*Extrait de page*
■ ■ ■ ■

Une œuvre controversée, révélatrice de son époque
Sorti en 1996, Striptease n’est pas seulement un film érotique hollywoodien porté par une star de premier plan ; c’est aussi un objet cinématographique atypique, à la croisée de la comédie satirique, du drame social et du thriller. Réalisé par Andrew Bergman, le long-métrage a été largement décrié à sa sortie, en grande partie à cause de sa promotion trop axée sur l’érotisme, mais aussi en raison de la forte attente médiatique autour de Demi Moore, alors l’une des actrices les mieux payées d’Hollywood. Pourtant, sous ses apparences provocatrices, Striptease explore des thématiques bien plus riches qu’il n’y paraît : la corruption politique, la précarité des mères célibataires, la marchandisation du corps, et l’absurdité des institutions américaines.

■ ■ ■ ■

*Extrait de données*
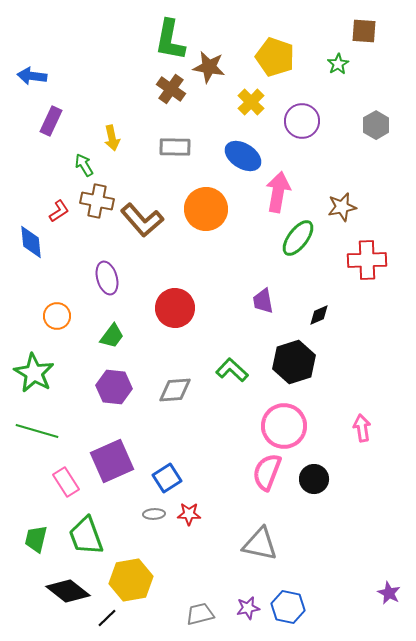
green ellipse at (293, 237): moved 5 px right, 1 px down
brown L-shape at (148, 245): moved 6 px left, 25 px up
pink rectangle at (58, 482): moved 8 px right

■ ■ ■ ■

*Exercice proposé*
Restituez intégralement l'extrait sur le film Striptease, sans en modifier un seul mot. Ces données ont été tirées d'une autre source que l'extrait.

*Réponse finale*
Une œuvre controversée, révélatrice de son époque
Sorti en 1996, Striptease n’est pas seulement un film érotique hollywoodien porté par une star de premier plan ; c’est aussi un objet cinématographique atypique, à la croisée de la comédie satirique, du drame social et du thriller. Réalisé par Andrew Bergman, le long-métrage a été largement décrié à sa sortie, en grande partie à cause de sa promotion trop axée sur l’érotisme, mais aussi en raison de la forte attente médiatique autour de Demi Moore, alors l’une des actrices les mieux payées d’Hollywood. Pourtant, sous ses apparences provocatrices, Striptease explore des thématiques bien plus riches qu’il n’y paraît : la corruption politique, la précarité des mères célibataires, la marchandisation du corps, et l’absurdité des institutions américaines.